**Task objective**
Reproduce verbatim the passage of the Spark notebook introduction that begins with the words containing "This notebook is" and ends with "Gömez Verdejo (vanessa@tsc.uc3m.es)".

**Document**
========================================

This notebook is part of the material from this MOOC: https://www.edx.org/course/introduction-apache-spark-uc-berkeleyx-cs105x

Last update: 13/02/2019 (updated to Python 3)

Created by: Vanessa Gömez Verdejo (vanessa@tsc.uc3m.es)

# **Introduction to Spark and RDDs**

In this notebook let's review the main operations with RDDs (Resilient Distributed Datasets). As you know, there are 2 types of operations on RDDs:
- *Transformation*: operation that manipulates the RDD to produce another RDD. It is run over each worker. They are lazy: nothing happens until an action is executed. Examples: map, filter, join, …
- *Action*: operation that produces a result in the driver. Examples: count, collect, reduce, …

In the website http://nbviewer.jupyter.org/github/jkthompson/pyspark-pictures/blob/master/pyspark-pictures.ipynb you can find a summary of the main RDD operations.

Before starting to work, you may need to install the PyPi Package "spark_mooc_meta" which includes some usefull utilities:
* Go to Workspace --> Create --> Library
* Change source to "Upload Python Egg or PyPi"

========================================

**Collected material**
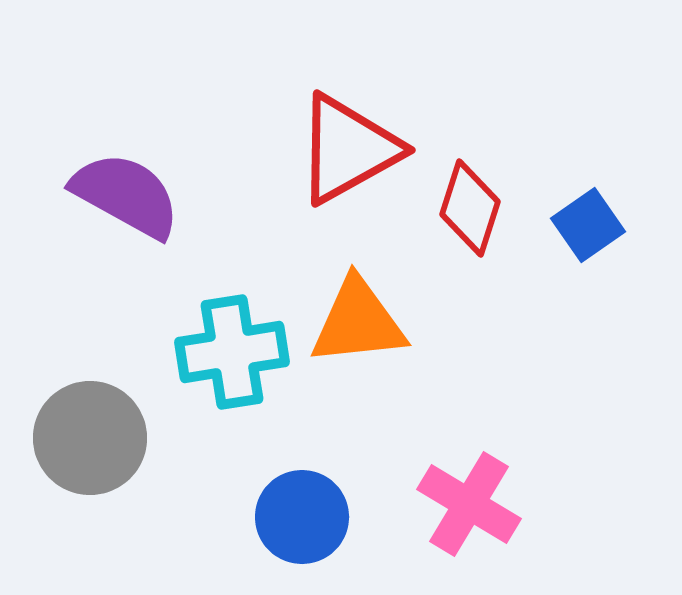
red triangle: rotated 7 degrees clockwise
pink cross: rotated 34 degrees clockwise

========================================

**Solution below**
This notebook is part of the material from this MOOC: https://www.edx.org/course/introduction-apache-spark-uc-berkeleyx-cs105x

Last update: 13/02/2019 (updated to Python 3)

Created by: Vanessa Gömez Verdejo (vanessa@tsc.uc3m.es)